Stored data entries
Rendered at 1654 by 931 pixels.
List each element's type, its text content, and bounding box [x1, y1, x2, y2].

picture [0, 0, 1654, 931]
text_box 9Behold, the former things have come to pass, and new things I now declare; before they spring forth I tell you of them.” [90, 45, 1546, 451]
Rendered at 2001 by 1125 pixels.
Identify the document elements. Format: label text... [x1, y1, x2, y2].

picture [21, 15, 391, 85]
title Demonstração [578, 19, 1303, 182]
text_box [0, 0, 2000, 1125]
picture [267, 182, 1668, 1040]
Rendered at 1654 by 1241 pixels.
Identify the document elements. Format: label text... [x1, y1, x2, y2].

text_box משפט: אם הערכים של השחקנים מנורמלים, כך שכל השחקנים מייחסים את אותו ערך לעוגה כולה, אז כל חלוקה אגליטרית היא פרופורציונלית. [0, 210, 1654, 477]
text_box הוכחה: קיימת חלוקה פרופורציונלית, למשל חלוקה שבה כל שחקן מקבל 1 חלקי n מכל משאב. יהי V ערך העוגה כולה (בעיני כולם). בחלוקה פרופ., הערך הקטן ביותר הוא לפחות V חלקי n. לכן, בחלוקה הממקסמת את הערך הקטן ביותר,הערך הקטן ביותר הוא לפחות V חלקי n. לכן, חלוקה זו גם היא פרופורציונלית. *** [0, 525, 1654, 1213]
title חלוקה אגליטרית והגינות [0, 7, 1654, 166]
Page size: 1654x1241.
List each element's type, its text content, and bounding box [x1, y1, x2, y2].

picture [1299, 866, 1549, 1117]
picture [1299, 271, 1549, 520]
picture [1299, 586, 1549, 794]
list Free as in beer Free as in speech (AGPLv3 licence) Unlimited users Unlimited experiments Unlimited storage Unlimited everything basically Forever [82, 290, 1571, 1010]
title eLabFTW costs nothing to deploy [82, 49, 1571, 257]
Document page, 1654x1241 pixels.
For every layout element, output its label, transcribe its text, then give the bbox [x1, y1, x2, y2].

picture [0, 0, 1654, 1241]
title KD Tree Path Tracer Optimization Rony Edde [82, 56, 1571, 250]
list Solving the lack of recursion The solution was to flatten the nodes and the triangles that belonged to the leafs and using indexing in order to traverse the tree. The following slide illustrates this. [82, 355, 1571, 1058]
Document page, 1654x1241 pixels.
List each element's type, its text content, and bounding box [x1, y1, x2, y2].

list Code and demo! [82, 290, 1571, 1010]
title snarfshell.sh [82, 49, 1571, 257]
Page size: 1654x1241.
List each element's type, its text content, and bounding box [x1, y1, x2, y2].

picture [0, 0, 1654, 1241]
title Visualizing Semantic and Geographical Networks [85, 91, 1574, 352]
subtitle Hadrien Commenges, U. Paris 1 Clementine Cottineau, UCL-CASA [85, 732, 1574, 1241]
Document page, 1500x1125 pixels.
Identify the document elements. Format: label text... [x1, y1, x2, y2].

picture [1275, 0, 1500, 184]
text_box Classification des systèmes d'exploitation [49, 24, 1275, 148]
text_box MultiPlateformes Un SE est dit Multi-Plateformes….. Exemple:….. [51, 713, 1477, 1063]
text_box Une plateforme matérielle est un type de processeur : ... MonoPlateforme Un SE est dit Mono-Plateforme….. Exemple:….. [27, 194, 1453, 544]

Do this: Copy all of the data above verbatim, line for line.

Output for this exercise:
Rendered at 1654 by 931 pixels.
List each element's type, its text content, and bounding box [x1, y1, x2, y2].

picture [0, 0, 1654, 931]
text_box 9Behold, the former things have come to pass, and new things I now declare; before they spring forth I tell you of them.” [90, 45, 1546, 451]
Rendered at 2001 by 1125 pixels.
Identify the document elements. Format: label text... [x1, y1, x2, y2].

picture [21, 15, 391, 85]
title Demonstração [578, 19, 1303, 182]
text_box [0, 0, 2000, 1125]
picture [267, 182, 1668, 1040]
Rendered at 1654 by 1241 pixels.
Identify the document elements. Format: label text... [x1, y1, x2, y2].

text_box משפט: אם הערכים של השחקנים מנורמלים, כך שכל השחקנים מייחסים את אותו ערך לעוגה כולה, אז כל חלוקה אגליטרית היא פרופורציונלית. [0, 210, 1654, 477]
text_box הוכחה: קיימת חלוקה פרופורציונלית, למשל חלוקה שבה כל שחקן מקבל 1 חלקי n מכל משאב. יהי V ערך העוגה כולה (בעיני כולם). בחלוקה פרופ., הערך הקטן ביותר הוא לפחות V חלקי n. לכן, בחלוקה הממקסמת את הערך הקטן ביותר,הערך הקטן ביותר הוא לפחות V חלקי n. לכן, חלוקה זו גם היא פרופורציונלית. *** [0, 525, 1654, 1213]
title חלוקה אגליטרית והגינות [0, 7, 1654, 166]
Page size: 1654x1241.
List each element's type, its text content, and bounding box [x1, y1, x2, y2].

picture [1299, 866, 1549, 1117]
picture [1299, 271, 1549, 520]
picture [1299, 586, 1549, 794]
list Free as in beer Free as in speech (AGPLv3 licence) Unlimited users Unlimited experiments Unlimited storage Unlimited everything basically Forever [82, 290, 1571, 1010]
title eLabFTW costs nothing to deploy [82, 49, 1571, 257]
Document page, 1654x1241 pixels.
For every layout element, output its label, transcribe its text, then give the bbox [x1, y1, x2, y2].

picture [0, 0, 1654, 1241]
title KD Tree Path Tracer Optimization Rony Edde [82, 56, 1571, 250]
list Solving the lack of recursion The solution was to flatten the nodes and the triangles that belonged to the leafs and using indexing in order to traverse the tree. The following slide illustrates this. [82, 355, 1571, 1058]
Document page, 1654x1241 pixels.
List each element's type, its text content, and bounding box [x1, y1, x2, y2].

list Code and demo! [82, 290, 1571, 1010]
title snarfshell.sh [82, 49, 1571, 257]
Page size: 1654x1241.
List each element's type, its text content, and bounding box [x1, y1, x2, y2].

picture [0, 0, 1654, 1241]
title Visualizing Semantic and Geographical Networks [85, 91, 1574, 352]
subtitle Hadrien Commenges, U. Paris 1 Clementine Cottineau, UCL-CASA [85, 732, 1574, 1241]
Document page, 1500x1125 pixels.
Identify the document elements. Format: label text... [x1, y1, x2, y2].

picture [1275, 0, 1500, 184]
text_box Classification des systèmes d'exploitation [49, 24, 1275, 148]
text_box MultiPlateformes Un SE est dit Multi-Plateformes….. Exemple:….. [51, 713, 1477, 1063]
text_box Une plateforme matérielle est un type de processeur : ... MonoPlateforme Un SE est dit Mono-Plateforme….. Exemple:….. [27, 194, 1453, 544]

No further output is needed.